(PROBLEM): Reproduce every line of the records below word for word, leaving out the pictures.

Stored entries

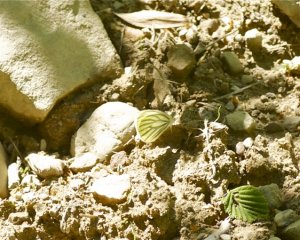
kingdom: Animalia
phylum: Arthropoda
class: Insecta
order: Lepidoptera
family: Pieridae
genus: Pieris
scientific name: Pieris oleracea
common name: Mustard White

(REPLY):
kingdom: Animalia
phylum: Arthropoda
class: Insecta
order: Lepidoptera
family: Pieridae
genus: Pieris
scientific name: Pieris oleracea
common name: Mustard White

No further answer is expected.